Indra yang mendengarnya kemudian mengangkat kepala untuk melihat siapa yang bertanya. Wajahnya yang memelas menyiratkan ia tak berani menjawab, karena mungkin tak tahu harus berkata apa. Setelah melihat wajahnya, bocah yang berdiri langsung mengenali siapa anak yang sedang ditanya itu.
"Indra? Kamu Indra, 'kan? Indra Abdurahman yang nggak naik kelas itu?" tebaknya.
Mimik muka Indra langsung panik sekaligus takut, ia berpikir bocah yang berdiri di hadapannya akan mengejek. Ia pun menundukkan kepalanya lagi. Namun, tidak ada ejekan yang ia dengar darinya, melainkan sebuah ajakan untuk ikut bersamanya.
"Masuk, yuk. Jangan takut. Nanti kamu sebangku sama saya," ujarnya.

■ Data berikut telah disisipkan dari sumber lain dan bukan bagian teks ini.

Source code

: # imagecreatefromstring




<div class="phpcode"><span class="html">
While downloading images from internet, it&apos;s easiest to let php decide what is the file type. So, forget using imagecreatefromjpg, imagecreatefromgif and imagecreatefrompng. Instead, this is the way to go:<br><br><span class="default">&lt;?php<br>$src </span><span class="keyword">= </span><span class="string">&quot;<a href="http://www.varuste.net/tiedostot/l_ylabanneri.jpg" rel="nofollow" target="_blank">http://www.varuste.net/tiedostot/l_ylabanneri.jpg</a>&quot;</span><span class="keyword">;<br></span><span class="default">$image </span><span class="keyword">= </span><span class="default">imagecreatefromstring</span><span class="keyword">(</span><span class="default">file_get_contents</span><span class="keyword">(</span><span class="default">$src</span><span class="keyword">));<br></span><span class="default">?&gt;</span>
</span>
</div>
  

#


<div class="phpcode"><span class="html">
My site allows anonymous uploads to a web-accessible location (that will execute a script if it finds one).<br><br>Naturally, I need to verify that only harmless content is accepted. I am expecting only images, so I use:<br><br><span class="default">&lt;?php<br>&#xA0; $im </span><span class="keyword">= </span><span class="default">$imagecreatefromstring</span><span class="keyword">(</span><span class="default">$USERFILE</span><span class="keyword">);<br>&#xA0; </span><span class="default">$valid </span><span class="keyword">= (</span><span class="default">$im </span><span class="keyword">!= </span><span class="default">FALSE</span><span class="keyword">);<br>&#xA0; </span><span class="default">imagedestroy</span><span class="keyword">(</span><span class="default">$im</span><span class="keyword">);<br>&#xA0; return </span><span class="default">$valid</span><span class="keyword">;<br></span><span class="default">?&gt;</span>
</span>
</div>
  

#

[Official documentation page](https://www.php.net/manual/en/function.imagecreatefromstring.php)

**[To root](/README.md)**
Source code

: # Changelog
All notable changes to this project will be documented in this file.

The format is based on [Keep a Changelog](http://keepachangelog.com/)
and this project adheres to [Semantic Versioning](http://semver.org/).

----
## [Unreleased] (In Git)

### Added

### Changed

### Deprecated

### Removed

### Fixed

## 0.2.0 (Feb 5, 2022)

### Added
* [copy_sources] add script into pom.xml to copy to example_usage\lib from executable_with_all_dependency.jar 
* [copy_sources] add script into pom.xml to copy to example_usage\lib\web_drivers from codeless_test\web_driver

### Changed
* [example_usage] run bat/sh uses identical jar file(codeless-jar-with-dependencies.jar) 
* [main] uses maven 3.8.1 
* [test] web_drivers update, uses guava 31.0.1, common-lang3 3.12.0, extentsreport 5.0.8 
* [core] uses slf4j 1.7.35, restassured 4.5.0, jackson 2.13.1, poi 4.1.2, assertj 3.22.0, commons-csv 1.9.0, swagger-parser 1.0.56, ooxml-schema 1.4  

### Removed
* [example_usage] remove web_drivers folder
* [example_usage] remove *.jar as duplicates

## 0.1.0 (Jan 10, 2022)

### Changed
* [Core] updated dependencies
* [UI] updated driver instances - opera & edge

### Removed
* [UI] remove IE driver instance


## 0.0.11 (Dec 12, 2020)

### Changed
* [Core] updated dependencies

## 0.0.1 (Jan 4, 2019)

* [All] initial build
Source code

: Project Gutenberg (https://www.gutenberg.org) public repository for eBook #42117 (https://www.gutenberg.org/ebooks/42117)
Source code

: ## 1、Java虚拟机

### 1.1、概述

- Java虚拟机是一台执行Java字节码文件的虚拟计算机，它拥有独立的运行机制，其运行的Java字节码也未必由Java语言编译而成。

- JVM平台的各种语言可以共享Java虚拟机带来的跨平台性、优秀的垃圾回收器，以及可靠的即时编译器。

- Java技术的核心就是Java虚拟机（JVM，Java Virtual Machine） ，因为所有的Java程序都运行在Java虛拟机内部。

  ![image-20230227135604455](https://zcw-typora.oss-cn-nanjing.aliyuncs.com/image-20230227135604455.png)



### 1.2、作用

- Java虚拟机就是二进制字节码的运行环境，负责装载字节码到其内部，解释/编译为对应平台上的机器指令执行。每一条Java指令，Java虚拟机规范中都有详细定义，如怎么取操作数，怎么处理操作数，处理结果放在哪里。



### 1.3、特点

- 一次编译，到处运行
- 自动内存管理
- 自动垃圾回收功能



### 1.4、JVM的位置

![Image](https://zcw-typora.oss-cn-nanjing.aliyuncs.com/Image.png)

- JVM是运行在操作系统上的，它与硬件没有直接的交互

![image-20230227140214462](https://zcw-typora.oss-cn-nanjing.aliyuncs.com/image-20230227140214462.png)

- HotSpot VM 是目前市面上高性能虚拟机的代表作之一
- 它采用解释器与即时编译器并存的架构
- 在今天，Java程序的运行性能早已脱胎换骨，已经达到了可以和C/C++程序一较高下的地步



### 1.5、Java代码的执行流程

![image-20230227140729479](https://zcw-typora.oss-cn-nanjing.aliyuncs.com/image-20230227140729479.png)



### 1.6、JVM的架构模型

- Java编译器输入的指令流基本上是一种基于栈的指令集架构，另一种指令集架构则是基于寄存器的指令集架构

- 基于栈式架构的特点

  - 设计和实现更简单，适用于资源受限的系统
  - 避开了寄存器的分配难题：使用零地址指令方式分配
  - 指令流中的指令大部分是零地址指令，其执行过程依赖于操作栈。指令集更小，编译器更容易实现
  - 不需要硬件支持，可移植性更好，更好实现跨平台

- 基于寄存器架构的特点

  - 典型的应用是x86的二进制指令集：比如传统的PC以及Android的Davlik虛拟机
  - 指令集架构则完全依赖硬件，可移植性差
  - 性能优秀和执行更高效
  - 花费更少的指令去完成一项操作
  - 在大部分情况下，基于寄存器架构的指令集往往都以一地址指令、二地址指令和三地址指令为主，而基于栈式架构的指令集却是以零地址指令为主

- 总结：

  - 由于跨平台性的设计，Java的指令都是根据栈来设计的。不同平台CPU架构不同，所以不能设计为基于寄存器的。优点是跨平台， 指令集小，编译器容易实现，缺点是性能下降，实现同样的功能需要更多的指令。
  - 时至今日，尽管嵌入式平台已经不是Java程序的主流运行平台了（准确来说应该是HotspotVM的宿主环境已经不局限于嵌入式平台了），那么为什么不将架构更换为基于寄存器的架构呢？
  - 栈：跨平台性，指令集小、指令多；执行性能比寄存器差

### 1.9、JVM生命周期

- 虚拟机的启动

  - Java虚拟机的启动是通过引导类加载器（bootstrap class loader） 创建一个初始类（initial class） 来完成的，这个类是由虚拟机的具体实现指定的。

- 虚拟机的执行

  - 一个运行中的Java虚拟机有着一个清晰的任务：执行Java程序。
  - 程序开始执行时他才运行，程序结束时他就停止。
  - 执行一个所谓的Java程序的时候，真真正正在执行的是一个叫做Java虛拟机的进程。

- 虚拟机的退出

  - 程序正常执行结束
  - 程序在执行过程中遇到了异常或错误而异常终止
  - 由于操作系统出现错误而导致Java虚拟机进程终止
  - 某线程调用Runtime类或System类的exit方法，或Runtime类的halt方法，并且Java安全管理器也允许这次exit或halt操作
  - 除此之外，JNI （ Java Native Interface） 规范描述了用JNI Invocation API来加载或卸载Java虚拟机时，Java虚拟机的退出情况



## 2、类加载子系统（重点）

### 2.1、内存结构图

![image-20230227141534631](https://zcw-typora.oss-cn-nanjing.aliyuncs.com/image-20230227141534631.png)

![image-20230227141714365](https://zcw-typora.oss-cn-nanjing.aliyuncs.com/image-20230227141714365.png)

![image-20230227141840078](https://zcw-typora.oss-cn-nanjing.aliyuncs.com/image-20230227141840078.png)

Namun, Indra tak bergeming.
"Hayu! Tenang. Kalau ada yang berani ngejek kamu, saya ajak gelut dia." ucap bocah itu.
Mendengar perkataannya, Indra langsung mengangkat kepalanya kembali. Ia merasa lebih tenang dan merasa bocah ini akan melindunginya dari murid-murid lain. Ia pun berdiri, ketakutannya sedikit berkurang.